Record extracts:
————————
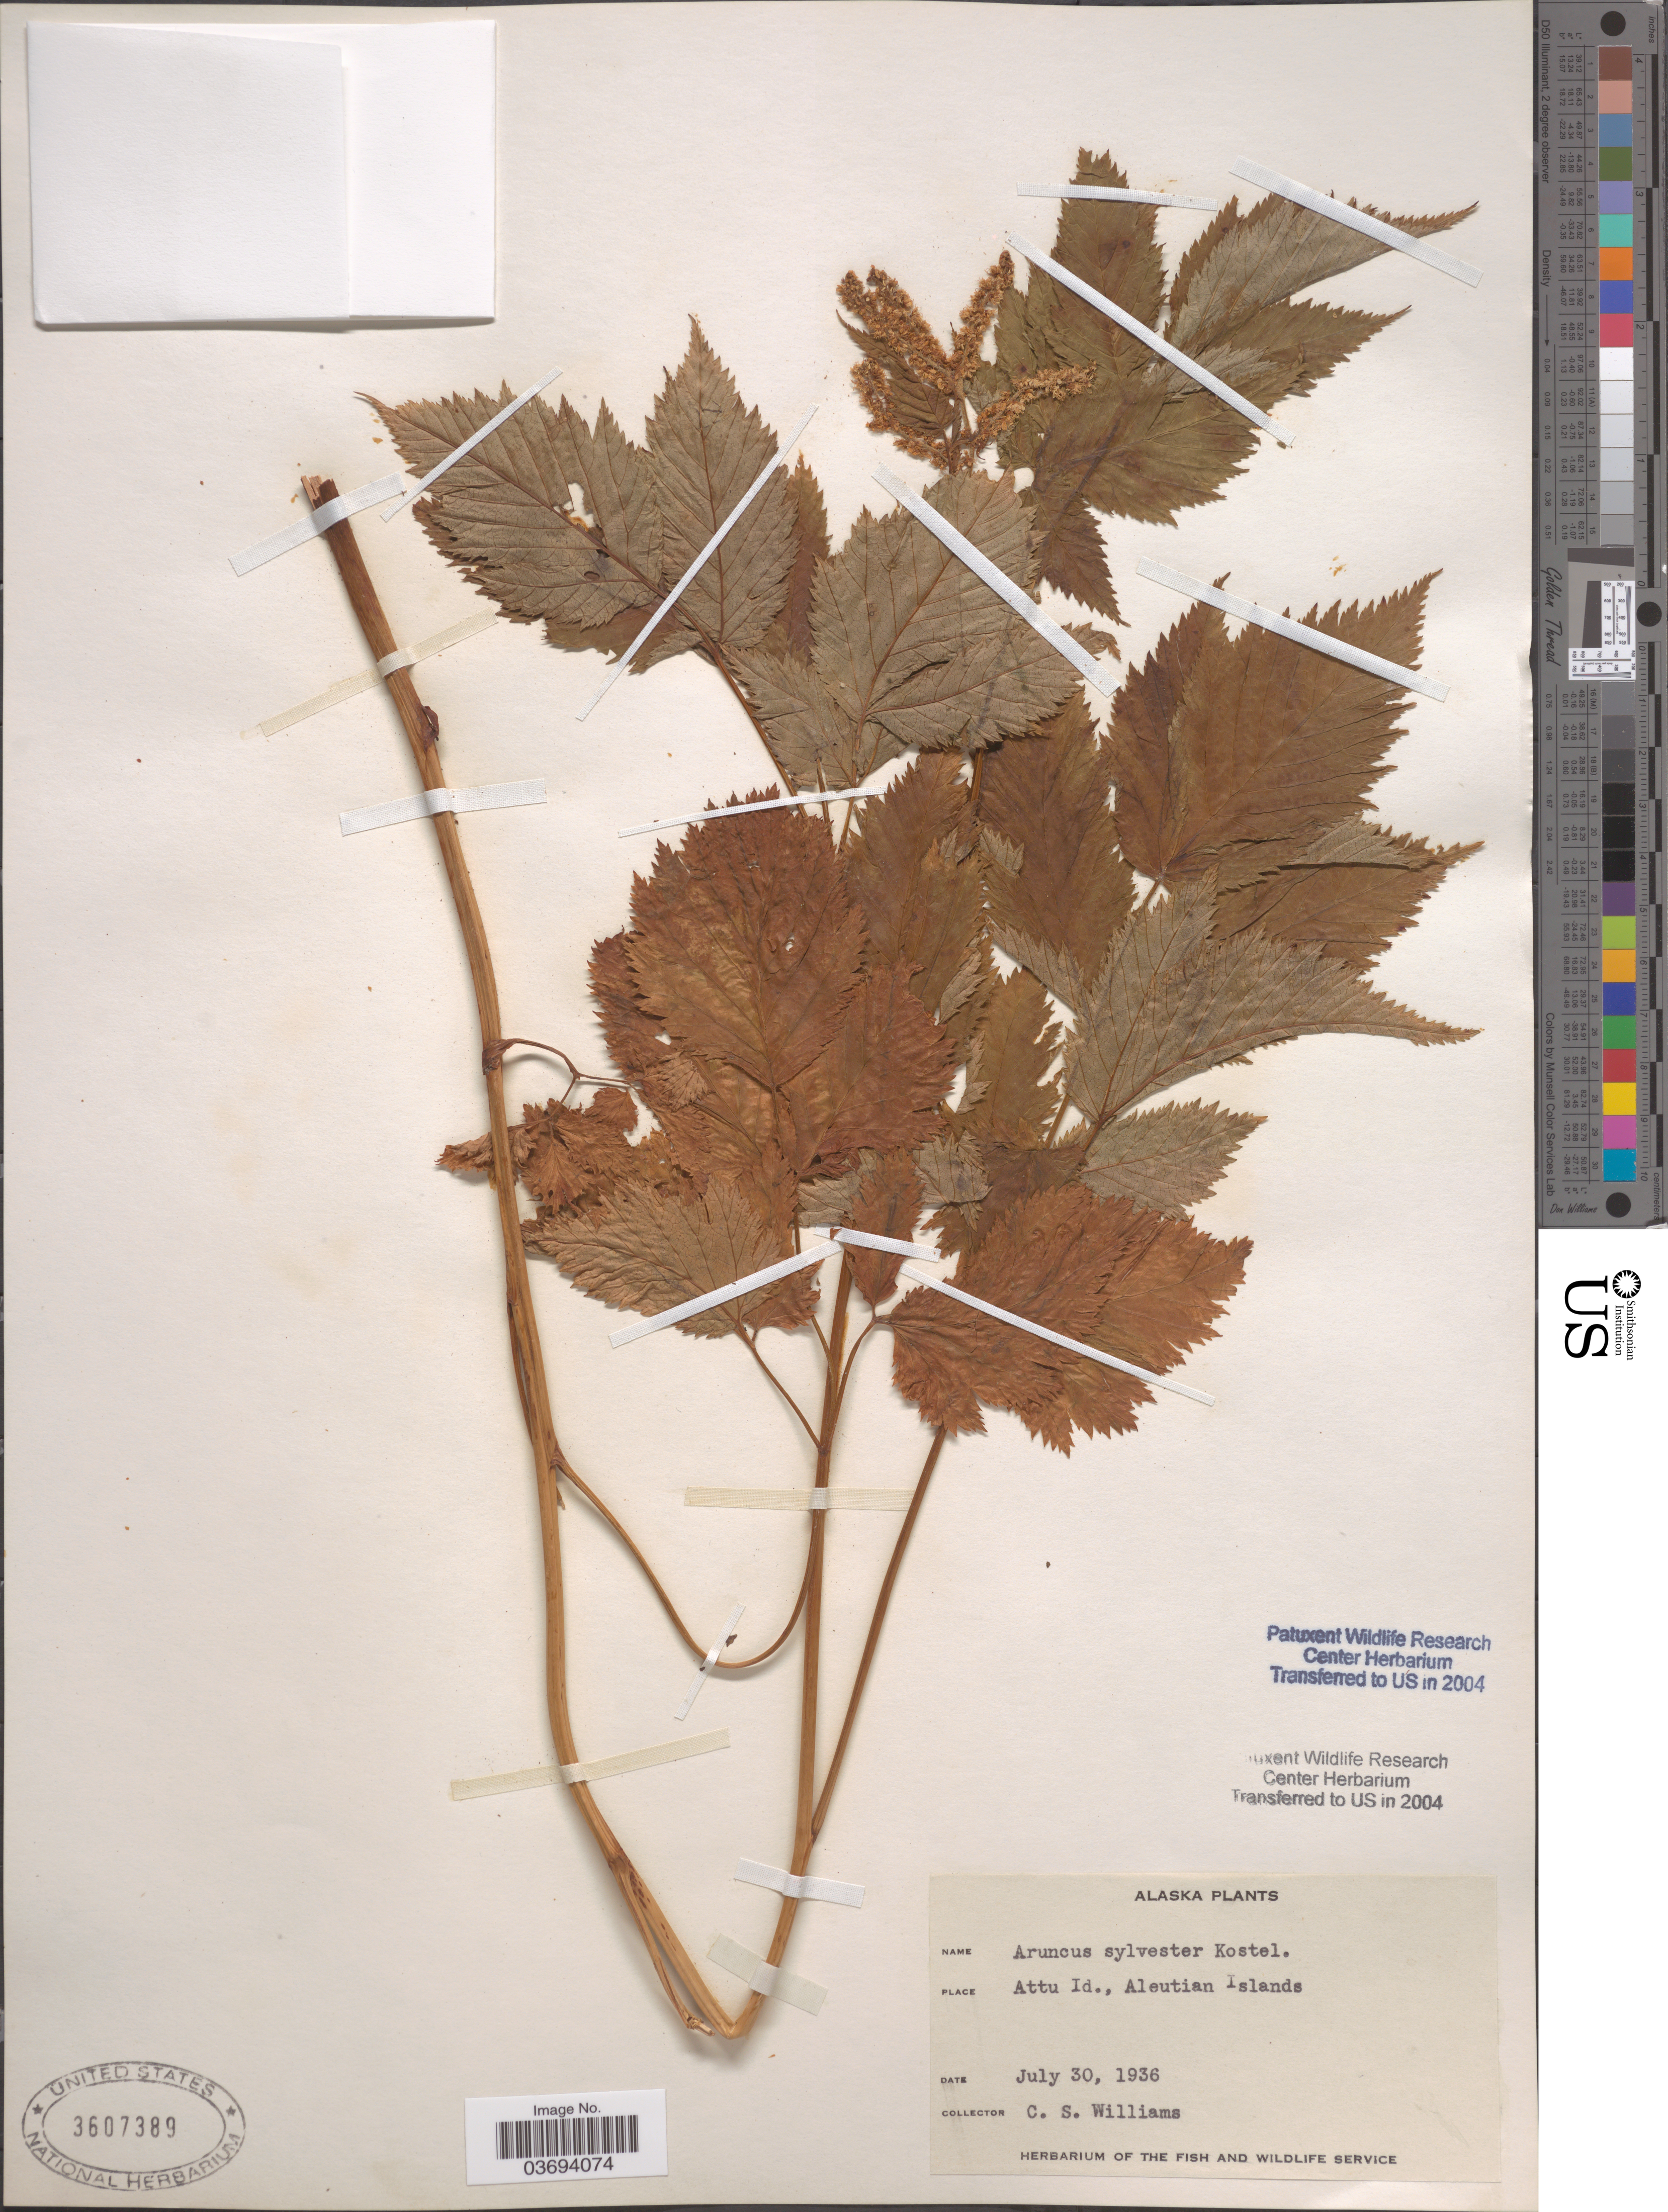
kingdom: Plantae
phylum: Tracheophyta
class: Magnoliopsida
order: Rosales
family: Rosaceae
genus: Aruncus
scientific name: Aruncus dioicus var. acuminatus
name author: (Rydb.) H. Hara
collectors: C. Williams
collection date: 1936-07-30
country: United States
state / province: Alaska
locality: Attu Id., Aleutian Islands.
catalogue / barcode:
————————
Directive: Retype every line of the data above verbatim, omitting the pictures.

Output below:
kingdom: Plantae
phylum: Tracheophyta
class: Magnoliopsida
order: Rosales
family: Rosaceae
genus: Aruncus
scientific name: Aruncus dioicus var. acuminatus
name author: (Rydb.) H. Hara
collectors: C. Williams
collection date: 1936-07-30
country: United States
state / province: Alaska
locality: Attu Id., Aleutian Islands.
catalogue / barcode:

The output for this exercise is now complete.